Extract to read:
begin
Russian grandmaster will be substitued by Moldovan grandmaster Victor Bologan. Two victories acheived by Anish Giri and Etienne Bacrot against Morozevich and three points for each of them will be kept. Victor Bologan accepted to be two games short in contrast to his opponents. Chess fans will be compensated for the cancelled match of Morozevich-Carlsen with a game between Carlsen and Bologan on July 29, 2012.

Apart from these events, the two games are also very interesting. Although Nakamura showed great courage by playing the uncommon Polugaevsky variation of the Sicilian Najdorf, his spirit was not awarded with a victory, as Hao was able to crush him. Anish Giri, on the other hand, is a surprise of the tournament. He performs highly above his rating and after yesterday’s win against Bacrot, he rightfully occupies the first place.
end
Dataset content:
begin
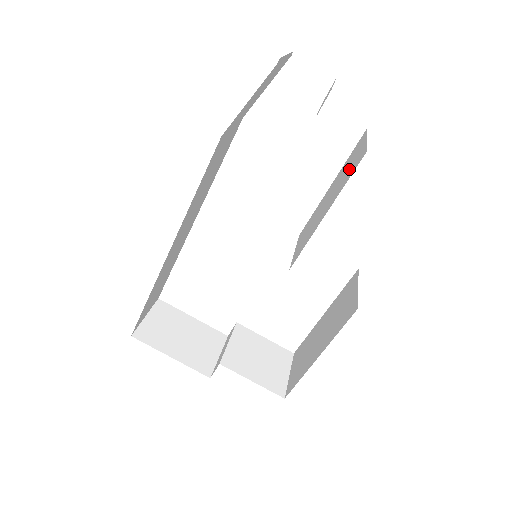
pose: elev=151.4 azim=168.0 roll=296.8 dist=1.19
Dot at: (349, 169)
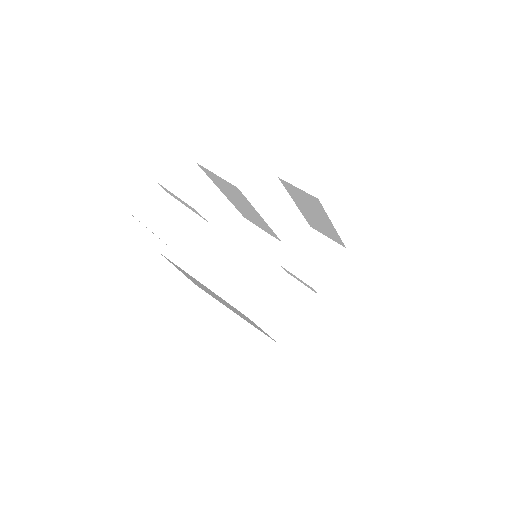
Dot at: (233, 192)
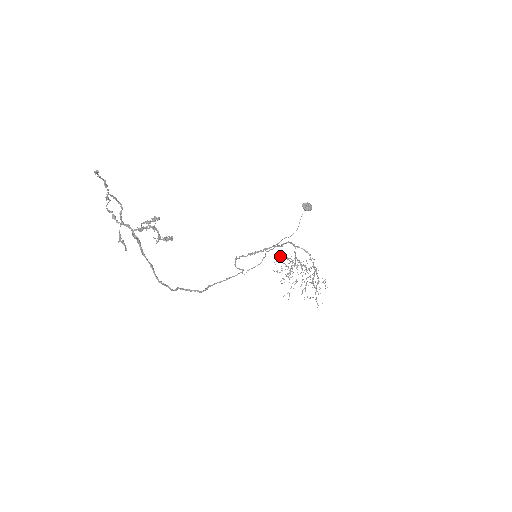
end
Objective:
Can you transcribe the chess tournament report above word for word, from "Russian grandmaster will" to "July 29, 2012."?

Full output:
Russian grandmaster will be substitued by Moldovan grandmaster Victor Bologan. Two victories acheived by Anish Giri and Etienne Bacrot against Morozevich and three points for each of them will be kept. Victor Bologan accepted to be two games short in contrast to his opponents. Chess fans will be compensated for the cancelled match of Morozevich-Carlsen with a game between Carlsen and Bologan on July 29, 2012.